• Exercise prompt: Copy out the entries line for line, from the very first line through the line containing "scientific name: Zonotrichia albicollis", and stop there.

* begin *

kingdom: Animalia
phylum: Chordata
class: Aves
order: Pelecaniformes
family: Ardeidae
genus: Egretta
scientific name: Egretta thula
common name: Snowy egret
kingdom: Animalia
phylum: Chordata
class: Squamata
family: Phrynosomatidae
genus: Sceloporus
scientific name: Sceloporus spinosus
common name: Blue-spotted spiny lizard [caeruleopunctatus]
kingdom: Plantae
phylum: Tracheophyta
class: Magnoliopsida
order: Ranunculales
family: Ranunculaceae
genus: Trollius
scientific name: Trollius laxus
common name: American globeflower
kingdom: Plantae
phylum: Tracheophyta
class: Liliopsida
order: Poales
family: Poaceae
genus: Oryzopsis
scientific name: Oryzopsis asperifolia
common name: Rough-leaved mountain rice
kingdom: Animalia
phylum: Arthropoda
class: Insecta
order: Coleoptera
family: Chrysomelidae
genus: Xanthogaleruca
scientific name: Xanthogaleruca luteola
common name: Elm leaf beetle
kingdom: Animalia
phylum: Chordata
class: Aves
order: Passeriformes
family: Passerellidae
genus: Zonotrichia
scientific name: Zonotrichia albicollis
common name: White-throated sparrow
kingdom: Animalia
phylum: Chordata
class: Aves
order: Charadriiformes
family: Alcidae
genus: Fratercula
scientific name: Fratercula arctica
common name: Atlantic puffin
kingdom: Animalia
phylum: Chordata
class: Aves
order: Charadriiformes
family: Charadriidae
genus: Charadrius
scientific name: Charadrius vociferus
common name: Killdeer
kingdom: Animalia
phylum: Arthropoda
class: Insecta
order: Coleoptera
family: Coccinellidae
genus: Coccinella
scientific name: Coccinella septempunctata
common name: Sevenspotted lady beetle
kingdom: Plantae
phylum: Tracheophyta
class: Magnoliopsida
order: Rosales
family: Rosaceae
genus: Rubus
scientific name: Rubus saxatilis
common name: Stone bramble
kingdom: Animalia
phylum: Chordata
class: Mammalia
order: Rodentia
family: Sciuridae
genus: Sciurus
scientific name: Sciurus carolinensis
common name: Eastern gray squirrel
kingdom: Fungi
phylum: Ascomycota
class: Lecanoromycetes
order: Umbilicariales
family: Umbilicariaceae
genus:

* end *

• Answer to the exercise:
kingdom: Animalia
phylum: Chordata
class: Aves
order: Pelecaniformes
family: Ardeidae
genus: Egretta
scientific name: Egretta thula
common name: Snowy egret
kingdom: Animalia
phylum: Chordata
class: Squamata
family: Phrynosomatidae
genus: Sceloporus
scientific name: Sceloporus spinosus
common name: Blue-spotted spiny lizard [caeruleopunctatus]
kingdom: Plantae
phylum: Tracheophyta
class: Magnoliopsida
order: Ranunculales
family: Ranunculaceae
genus: Trollius
scientific name: Trollius laxus
common name: American globeflower
kingdom: Plantae
phylum: Tracheophyta
class: Liliopsida
order: Poales
family: Poaceae
genus: Oryzopsis
scientific name: Oryzopsis asperifolia
common name: Rough-leaved mountain rice
kingdom: Animalia
phylum: Arthropoda
class: Insecta
order: Coleoptera
family: Chrysomelidae
genus: Xanthogaleruca
scientific name: Xanthogaleruca luteola
common name: Elm leaf beetle
kingdom: Animalia
phylum: Chordata
class: Aves
order: Passeriformes
family: Passerellidae
genus: Zonotrichia
scientific name: Zonotrichia albicollis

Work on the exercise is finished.